Activity 1:
Copy the transition discussion word for word, starting at "Okay but cutting" and ending at "well for me.".
Activity 2:
Write the next part of the transition discussion, picking up right after its last line.

Study text:

If I am to move to a country that covers srs with insurance I will need their support so is it worth it to fuck up the transition a lil’ to (potentially) get srs??
I don’t even know if they can afford that tbh but like I’ll have some amount of scholarships as an international student surely so I feel like I could scrape by if they did support me on top of it
Also it’d be nice if I didn’t go homeless :3
And how do you expect it to work? I had to wait 2 years for HRT, because I couldn’t find a job. After ~1 year I pulled myself last second out of the rope tied around my neck, on the verge of passing out. It was pure misery. And you already know you have a potential. The knowledge that you are running on a masculinizing time bomb that can blow up in your face any moment will mentally ruin your prospects of being a good student.
Okay but cutting my family off knowing I won’t be getting srs anytime soon (possibly ever) would fuck me up a goof bit as well
Look I know detransing won’t do me any good I’m just scared. If they find out while I’m still at their house it won’t end well for me.
If you are okay with possibly heavily masculinizing, go for it. I better die, personally.

Listed records:

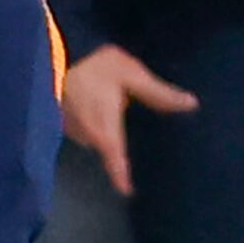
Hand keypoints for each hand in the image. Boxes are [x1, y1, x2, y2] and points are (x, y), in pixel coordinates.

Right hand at [60, 39, 195, 191]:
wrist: (52, 51)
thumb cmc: (95, 65)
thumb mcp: (131, 74)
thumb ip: (158, 93)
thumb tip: (192, 104)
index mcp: (106, 128)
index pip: (116, 159)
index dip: (120, 176)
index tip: (127, 191)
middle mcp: (86, 134)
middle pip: (105, 147)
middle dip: (116, 145)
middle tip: (133, 136)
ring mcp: (69, 126)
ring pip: (92, 135)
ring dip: (102, 128)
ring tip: (112, 112)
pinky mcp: (58, 116)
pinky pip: (80, 124)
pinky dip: (89, 118)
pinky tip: (95, 103)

Exercise result 1:
Okay but cutting my family off knowing I won’t be getting srs anytime soon (possibly ever) would fuck me up a goof bit as well
Look I know detransing won’t do me any good I’m just scared. If they find out while I’m still at their house it won’t end well for me.

Exercise result 2:
okay… I understand…
I would ask about taking t blockers without E but I’ve been told that’s also retarded. I suppose I’ll keep going.
To see what would happen to you on T blockers only, look at symptoms of the menopause. It generally shows what happens to your organism without any primary hormones in your blood.
Yeah it’s not the best…
Well whatever. I’ll be fine for this summer regardless. I can worry about next year in due time
no don’t detroon. just hide it n’ shit.
I mean I can do it for now but next year I feel like it will get risky… if they find out then I’ll be quite bruised by the end of it y’know?
Probably, but crossing bridges when you get to them.
yeah ur right. I still don’t think this will end well for me but I suppose the alternative is worse so no point in thinking about it.